Being in the hospital isn't fun. It isn't fun for a short time. And it's definitely not fun for longer stays.
Having your child in the hospital for a long time is a nightmare. At this writing, Phoebe has been in the hospital for four months.
After her first month here, we looked for tips on line how to handle this, but didn't find anything. So I'd thought I'd post my "top 10 lessons learned" which we've learned the hard way.
Plan for the long term. You just don't know how long your child is going to be here. I remember when we were first transferred to Children's National Medical Center from our local hospital. I returned home to get a few things, and a friend of ours met us there and suggested throwing a few more things in a bag. "There's no way we're going to need all of this," I thought. How wrong I was. Better to take more than need something later.
Be flexible. You just don't know what to expect when you take your child to the hospital (that's true for anyone really). Your child could be transferred to another hospital--or it may make sense to initiate the transfer yourself.
Know your insurance and benefits. In Phoebe's second week in the hospital, I started getting calls from our insurance. I was very worried that it was financial related or that there was something they weren't going to cover (at that point we didn't even have a firm diagnosis). It wasn't that at all--they had assigned a case worker to Phoebe who brought up benefits that I didn't know we had. One of these, Best Doctors, enabled Phoebe's labs and other medical records to be sent to other experts. When you're dealing with a rare disease (such as HLH), this is of immense value.

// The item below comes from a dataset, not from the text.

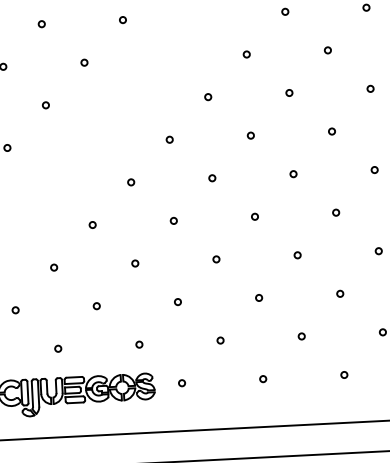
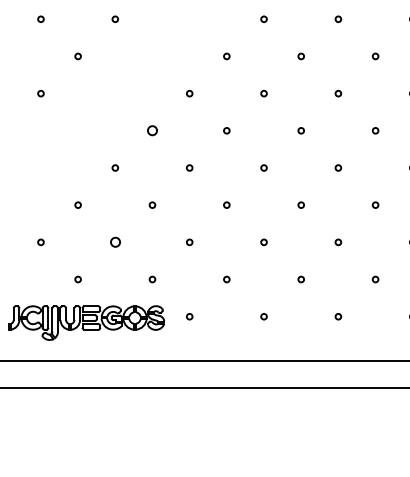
circle: (131, 182) -> (152, 130), size x1.6
circle: (95, 306) -> (114, 242), size x1.6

You are your child's best advocate. You know your child best. You're entitled to know what's going on with your child's medical care. Ask questions, and if they don't make sense or seem to contradict something said earlier, ask for clarification. Know the medications that they're giving, and be sure to ask about possible counter-reactions and side effects so you know what to look for in your child. Don't assume that the medical staff will volunteer this information.
Pace Yourself. Every parent will want to stay with their child for the duration of their stay. Most are lucky if one parent can stay at a time, considering work, other children, and the other responsibilities of life. Once it starts looking like your child is going to be hospitalized for awhile, make a rotation plan so that the primary parent can get a way.
Personalize the room.... As much as possible, try and decorate the room with some of your child's favorite toys, stuffed animals,or pictures. A hospital room is never going to replace your child's room, but bringing some color or some other things into it can only help.
...But beware of overload: This somewhat flies in the face of the above tip. You don't want too much stuff in the room in the event you have to move rooms. If something happens and your child has to go to a different room (ICU, for example), you may be asked to vacate your room quickly. Hospital policies differ, and they may even differ depending on how crowded the hospital is. Trust me: cleaning a room of your child's belongings out of one room is overwhelming--both physically and emotionally.
Ask for help but be specific: Our community has really pulled together for us as we go through this; I like to think that most, if not all, will do the same. But people are sometimes at a loss as to how to help. Among the best help that we receive (aside from the emotional support of our friends and families) has been the yard work around our home, the shuttling of our son around (including the hospital!), and the meals that were made for our family. It's important to be specific...As a friend told us, "keep of list of what needs done--even menial chores like taking out the trash. If someone says to let them know what they can do, take an item off the list." It can be hard to ask for help, but all of this ultimately gives you more time and energy to spend with your child.
Know your rights as an employee. You'd like to think that employers would be compassionate and considerate when they have an employee dealing with a sick child. I've been very fortunate that both my immediate supervisors and my organization provide me with tremendous flexibility and support. Others--such as my wife, who was told she would have to resign--are not so fortunate. Make sure you understand your organization's leave policies and how the Family and Medical Leave Act works.